Driver 9: Ideology
What is the belief system that you hold, and which drives you? To answer this question is all about making sense of your mindset and figuring out what your ideology is. Now you are a CEO and not an employee or technician, this responsibility falls on your shoulders.
You need to understand how your mindset and the belief system you have within is either helping or hindering your business.
You need to realize that the person setting the limitations on themselves, and the growth potential of the company is you, but that you also have direct control over what you believe and can change it.
It’s hugely important to recognize that you need to read, learn, and connect with books, other people, other businesses to compare and evolve your own ideology. When you do that, you are going to expand your capability and your sense of what is possible.
One example of a common business owner with limited ideology is one that has an employee that is bringing the company down. They might have poor performance, they are regularly late, unreliable, and seem to be sabotaging the business in certain ways. We have met with owners that have felt that they simply do not have any other choice but to keep this sub-standard employee because they do not believe that the business can function without them. They might say something like, “They are driving me crazy, but we need X, otherwise we won’t be able to manage.”

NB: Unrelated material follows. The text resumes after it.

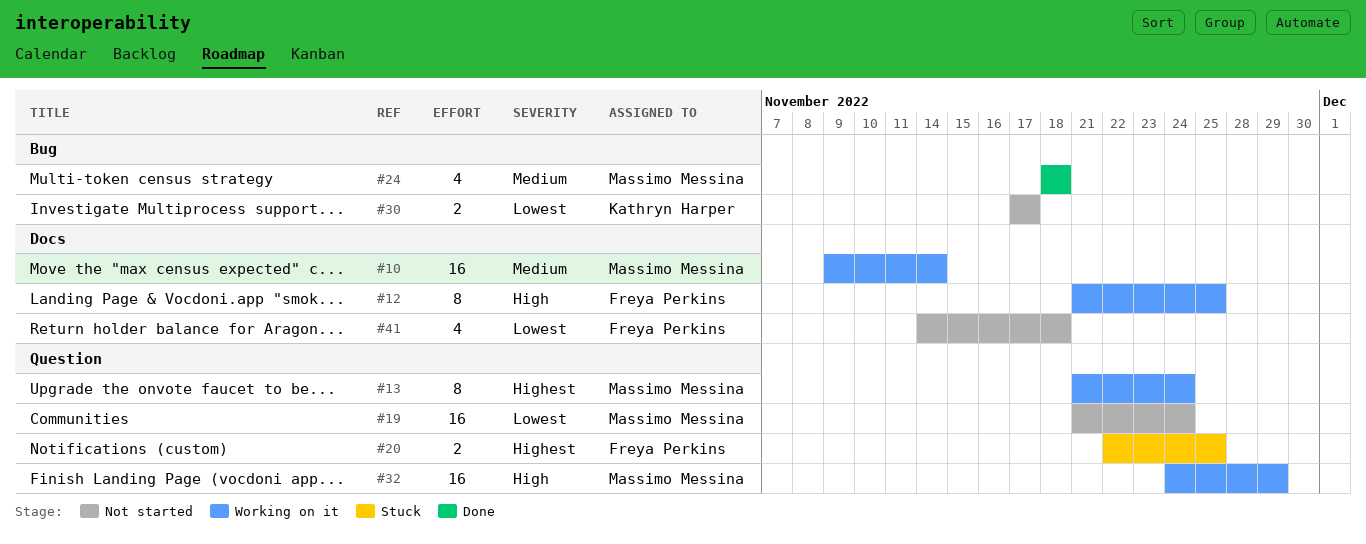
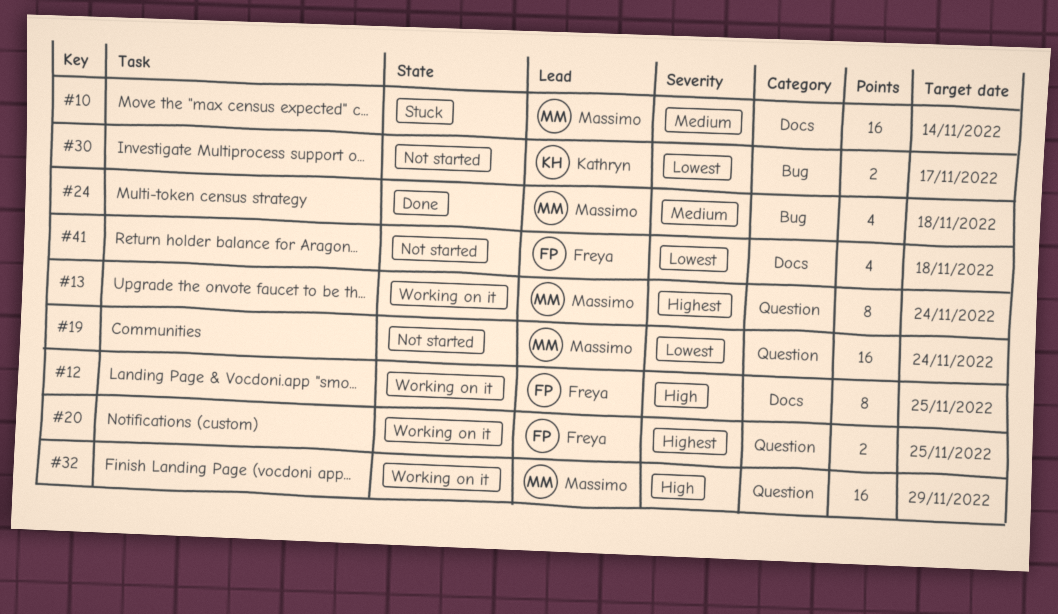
#10, status: Working on it -> Stuck
#20, status: Stuck -> Working on it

In actual fact the business owner could start posting a job ad, hold a handful of interviews and more likely than not, find a better fit for their company. Whilst this may temporarily put a strain on some parts of the business, but in the long term this will greatly strengthen the company and if the owner has made the right choice about the new hire, it will improve client satisfaction and the business as a whole.
Another example is an experience from Jay Abraham, global business consultant and coach:
“I had a person I worked for one time who had a really limited ideological philosophy. Because he was the owner of the business, he would never pay any salesperson more than he was paid. Well, his growth was forever limited because of that ideology.
I took the opposite ideology to another client. After the changes, the client had five salespeople making four times what my client made. But in doing that my client was able to quadruple his income and they built a business for him that he was able to sell three years later for 25 times more than it was worth than when I met him. It’s all a function of evaluating, altering, and shifting your ideology.”
The owner is not an employee of the company, and the owner must be prepared to work well outside the typical Monday to Friday 9 to 5 box. An owner is seeking everything that the company needs to last and grow into the future. This includes traveling to seminars, conferences, or work sites to learn better ways to grow your business and/or your profits, training your mind, raising your business acumen.
An owner is a social butterfly who has no problem taking on all interactions with the best interests of the company in mind. You are no longer able to decline an event because you do not want to travel, nor do you like that particular trade show. It may be possible to transfer some of these tasks to a trusted manager, but an owner needs to have the pulse of their industry so they can react to changes before they start to trend mainstream. This can only be achieved by being active at all times and seeking all opportunities even if they lead nowhere.
Does the way you think of your company optimize the company or is it just comfortable for you. In a way the company is its own living machine made up of all the people you employ. You work on the company not for it. Your job is to keep the company living and moving forward.